### PROBLEM
Look through the entries below and return all lines including the word "DFFF".

Start of RECORDS FOR THIS TASK

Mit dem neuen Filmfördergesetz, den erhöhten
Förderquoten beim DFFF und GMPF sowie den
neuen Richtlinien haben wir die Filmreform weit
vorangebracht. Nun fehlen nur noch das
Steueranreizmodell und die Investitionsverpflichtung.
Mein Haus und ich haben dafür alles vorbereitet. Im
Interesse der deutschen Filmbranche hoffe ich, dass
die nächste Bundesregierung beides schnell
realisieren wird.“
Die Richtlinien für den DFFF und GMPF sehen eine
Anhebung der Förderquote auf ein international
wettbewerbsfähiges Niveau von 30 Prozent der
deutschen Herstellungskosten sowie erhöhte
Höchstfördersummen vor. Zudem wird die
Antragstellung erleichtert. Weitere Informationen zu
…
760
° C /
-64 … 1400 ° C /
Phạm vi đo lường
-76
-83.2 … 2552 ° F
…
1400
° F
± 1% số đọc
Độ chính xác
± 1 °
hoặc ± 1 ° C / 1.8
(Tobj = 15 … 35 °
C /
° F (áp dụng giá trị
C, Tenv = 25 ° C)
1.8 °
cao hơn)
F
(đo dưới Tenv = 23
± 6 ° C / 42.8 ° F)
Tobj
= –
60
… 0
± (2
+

End of RECORDS FOR THIS TASK

### RESPONSE
Förderquoten beim DFFF und GMPF sowie den
Die Richtlinien für den DFFF und GMPF sehen eine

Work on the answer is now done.